"Pencereden kar geliyor, aman Ali'm
Döndüm baktım yâr geliyor.
Sevdiğimi eller almış,
O da bana zor geliyor, ar geliyor"
Mevsim olarak kışı yaşamadığımız doğrudur şu günler. Pencereden bakıldığında yâr falan da gelmiyor ama köy türküleri deyince birden aklıma bu türkü düşüverdi işte… Belki de bir başlanılmışı yitirmenin ar'lığı ve dahi de zorluğuydu bu köy türküsünü hatırlamama sebep.

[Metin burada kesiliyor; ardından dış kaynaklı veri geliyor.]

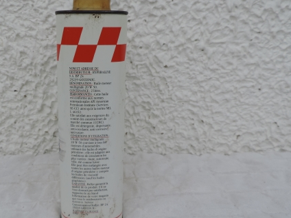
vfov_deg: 41.7
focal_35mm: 34
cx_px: 91
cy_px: 99
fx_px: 286
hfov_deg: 52.7
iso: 80
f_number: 3
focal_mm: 4.3
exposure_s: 1/500
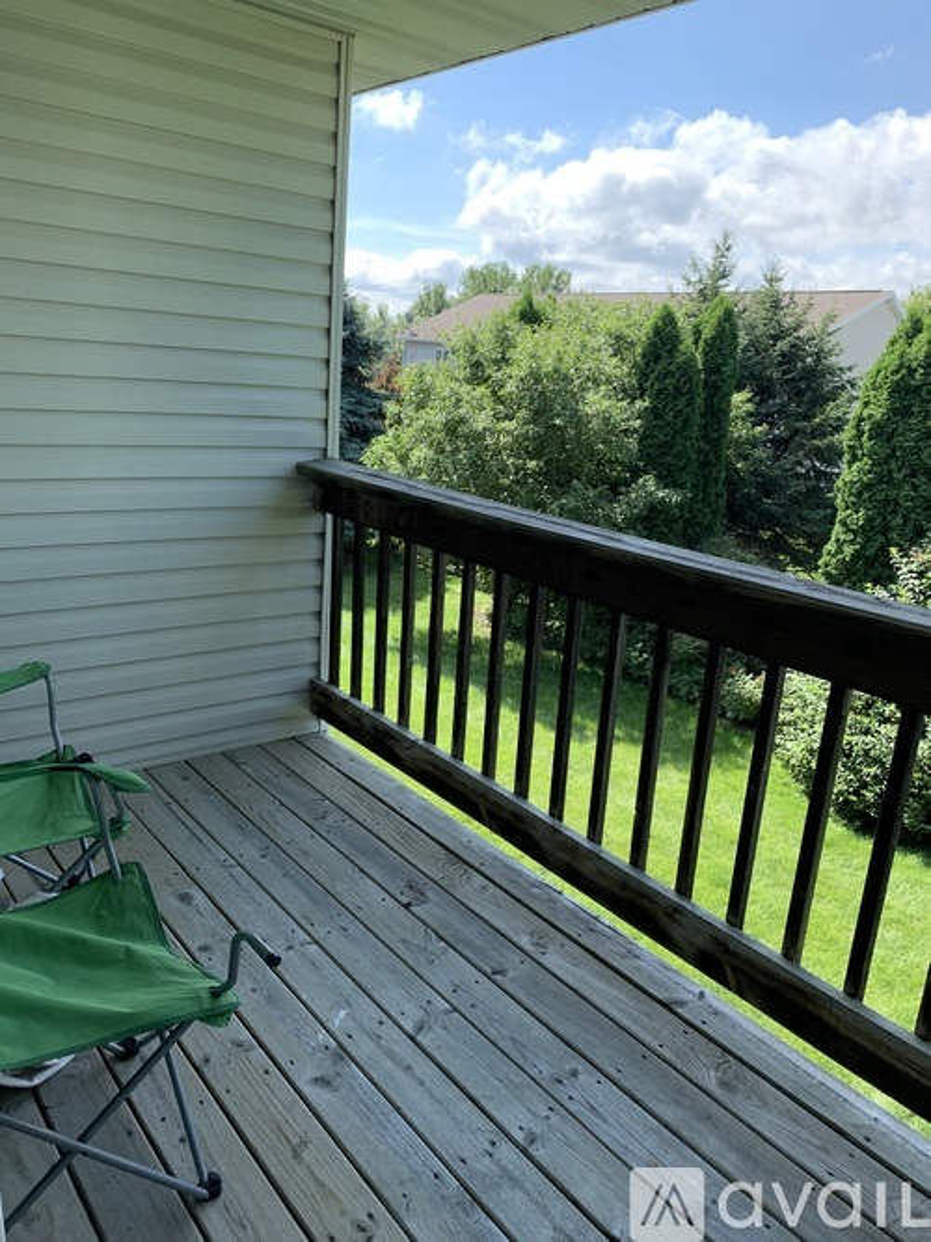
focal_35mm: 26
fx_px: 933
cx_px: 466
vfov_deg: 67.3
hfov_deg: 53.0
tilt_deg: -15.0
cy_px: 621
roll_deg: -5.2
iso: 25
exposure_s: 1/594
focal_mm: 4.25
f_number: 1.8
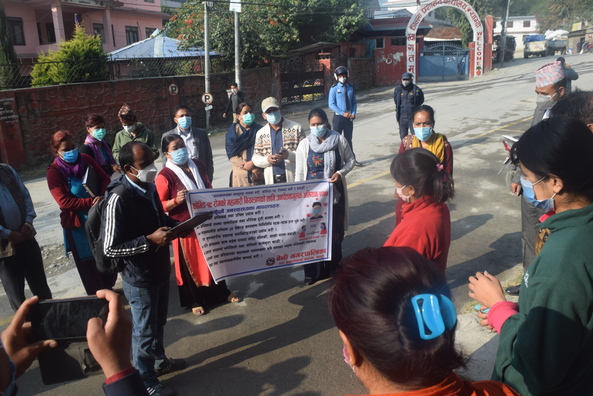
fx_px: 445
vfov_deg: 47.9
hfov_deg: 67.4
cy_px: 198
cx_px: 296
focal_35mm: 27
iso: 220
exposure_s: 1/250
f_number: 8
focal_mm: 18
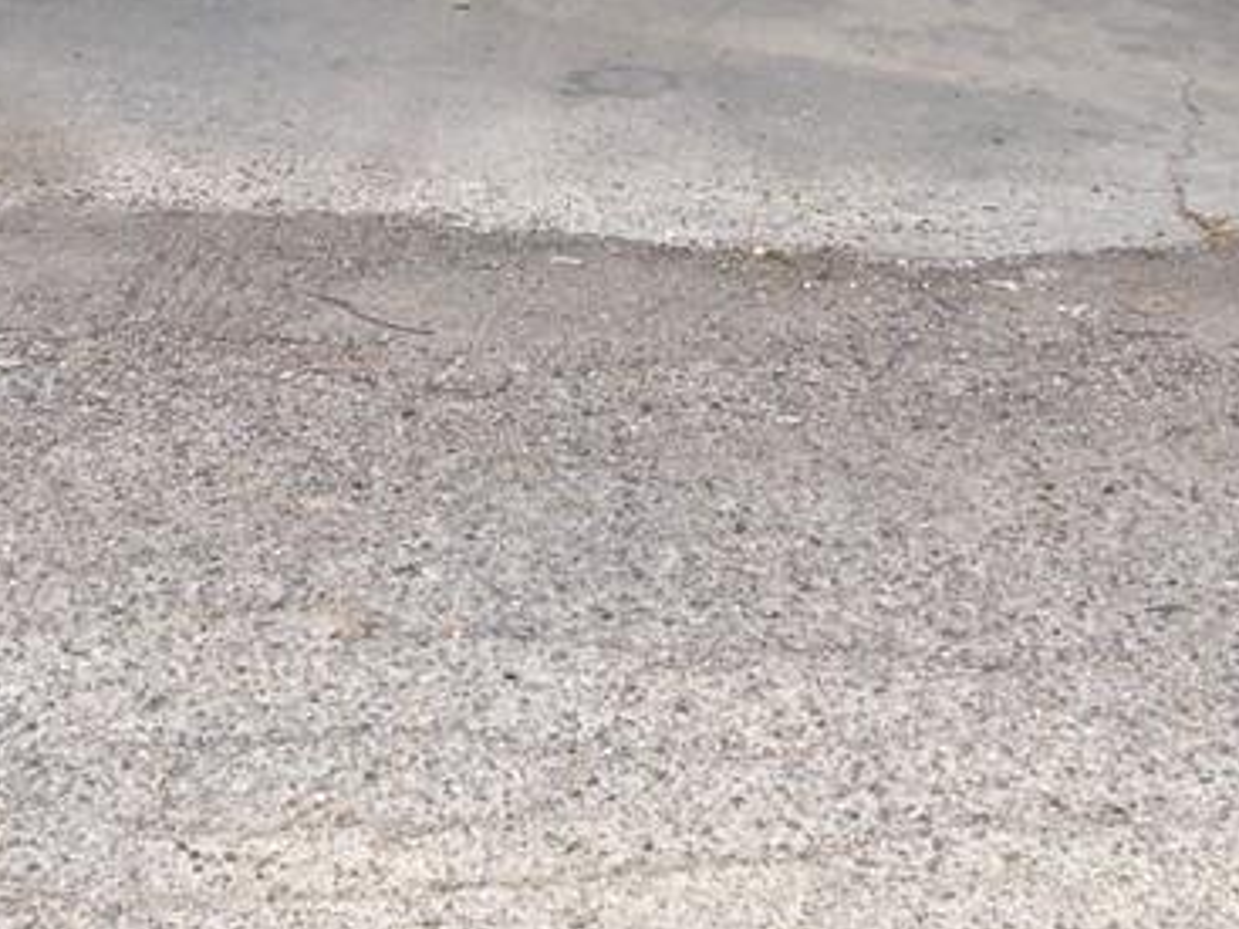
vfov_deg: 17.3
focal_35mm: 81
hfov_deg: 24.1
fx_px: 2898
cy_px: -226
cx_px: 496
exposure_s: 1/1026
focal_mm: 4.15
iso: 25
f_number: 2.2
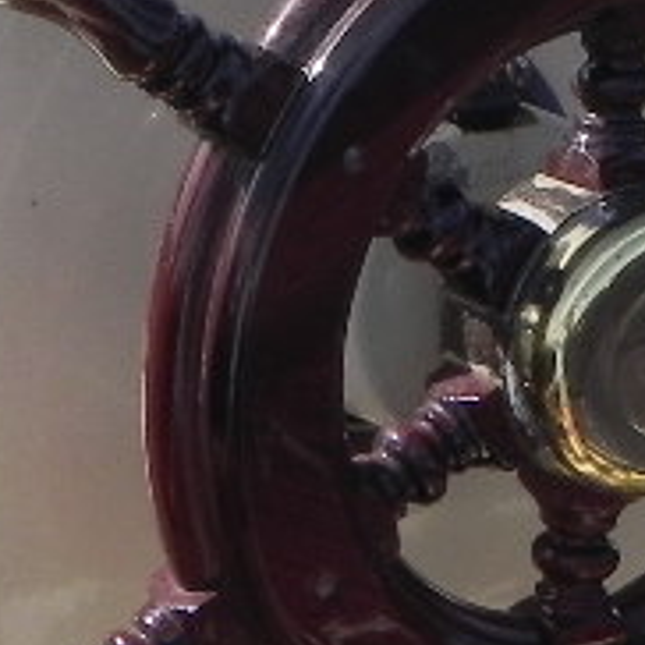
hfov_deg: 13.5
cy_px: 181
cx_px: 344
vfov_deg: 13.5
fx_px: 2719
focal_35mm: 129
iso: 160
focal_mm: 4.6
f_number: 7.1
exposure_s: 1/458
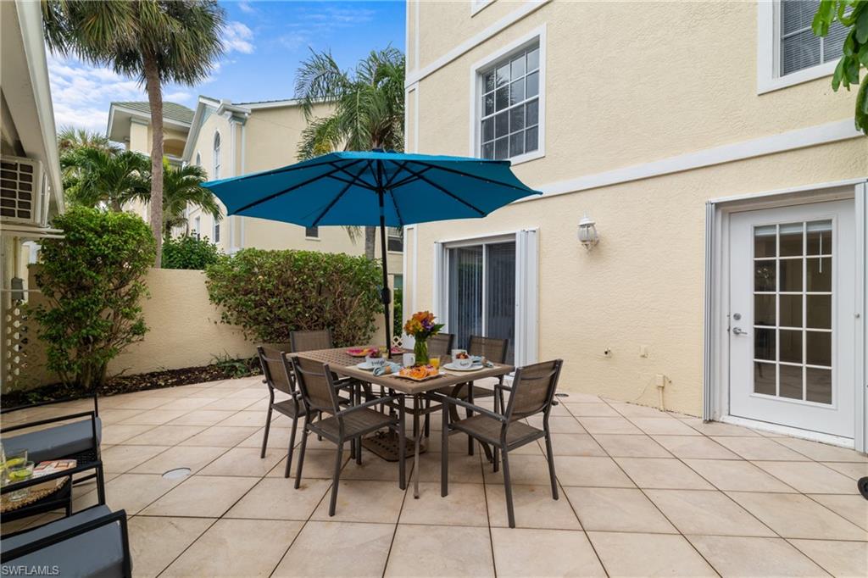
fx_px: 386
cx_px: 434
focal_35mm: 16
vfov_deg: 73.7
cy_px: 289
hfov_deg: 96.8
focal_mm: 16
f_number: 9
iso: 640
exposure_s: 1/125
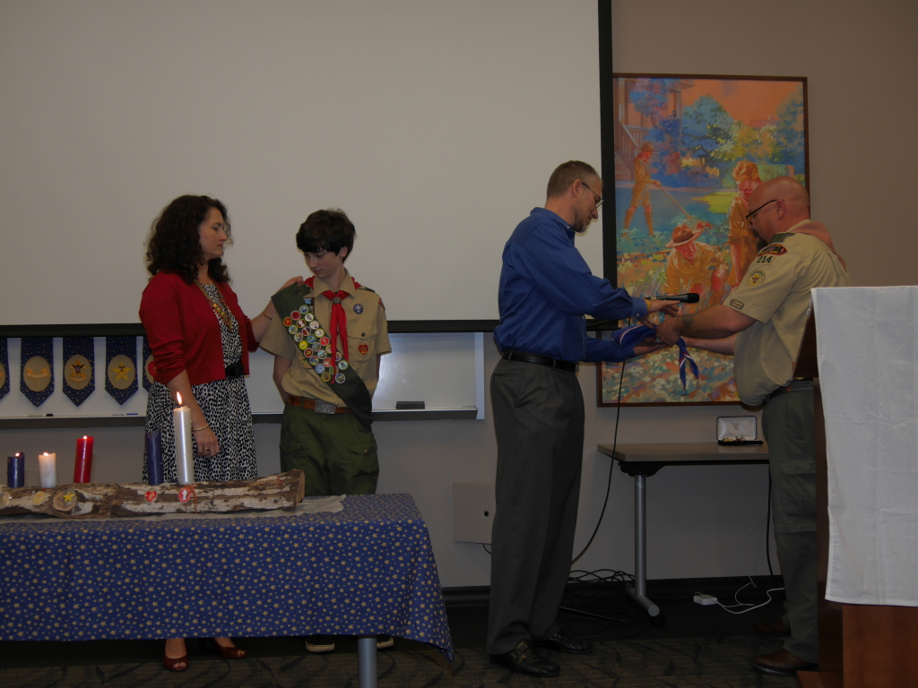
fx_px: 1008
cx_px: 459
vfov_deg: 37.7
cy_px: 344
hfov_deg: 49.0
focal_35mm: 38
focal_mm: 19
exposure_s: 1/60
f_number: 3.8
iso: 200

Üşengeç rûhuma aldırmadan kalkıp Şemsettin Sami'nin Kâmus-i Türkî isimli sözlüğüne bir göz atıyorum. Türkü: "Türk’e has şarkı." Bu ince ifadeden sonra “Türk’ü anlamak için türkü dinlemek gerek” sözüne bir kez daha yürekten alkış tutuyorum. Öyle ya, Türk’e has, onun özellikleriyle, kültürüyle müşahhas bir tarif var ortada…
"Şairim şair olmasına
Canım kurban şiirin gerçeğine hasına.
Zifiri karanlıkta gelse şiirin hası,
Ayak seslerinden tanırım.
Ne zaman bir köy türküsü duysam
Şairliğimden utanırım.."
Bedri Rahmi gibi bir şairi şairliğinden utandıran şu köy türkülerimiz yok mu... Onlar ki; kâh bir karasaban peşindeki yanık yürekli delikanlının söyleyemediği söz olarak dudaklardan dökülmüştür, kâh harman döveni üzerinde dönüp duran sevdalı bir kızın yüreğinden… Kimin, nasıl ve niçin söylediği önemli olmasına rağmen bizce daha güzel olan o sahici türkülerimizin ve içli "insancasına, erkekçesine" söylenmiş olması daha da bir önem arz etmektedir…
Âh bu köy türkülerimiz âh!.. "Kitaplarda değil, türkülerde ara yemeni- öleni, kalanı, gidip de geri gelmeyeni" Hatta sınırsız düşlerini idam ettirenleri…
Türkülerimiz bazen kara tren olur; Yeniköy’ün yokuşunu, Kardeşler’in büküşünü aşarak gurbet ele yâr götürür… Bazen yeşilbaşlı ördek olur türkülerimiz; gönülcüğümüzü göle düşürür… Çoğu kez Mecnûn kılar âşığı ve çöller ardındaki Leylâ serabına salar… Ve yine bazen Erciyes’te duman olur bir türkü ve ardından Gazi’nin Boğazı’nda yitik bir sevgili aratır bizlere yana yakıla… "Ağlama sevdam, ağlama sevdam, ağlamaaaaaa" şeklindeki ezgisiyle bir özürnâmesi olur yüreğimizin, cânânımıza karşı bu türkülerimiz, köy türkülerimiz!
Şairin dediği gibi, belki çoğunun altında bir imza dahi yoktur. Ama gel gör ki bu köy türkülerimizin içinde koskocaman yürekler vardır, o yüreklerin kanayan bir yanları mutlaka vardır...
Es Gömecim, es fırtınam, es rüzgârım esssssss!.. Zannetme ki ben sana bedduâlar ederim. Bir gün saçlarından yakalayabilmek için yaşamı, oturur Uzunkaş’ın önünde bir türkü tuttururum.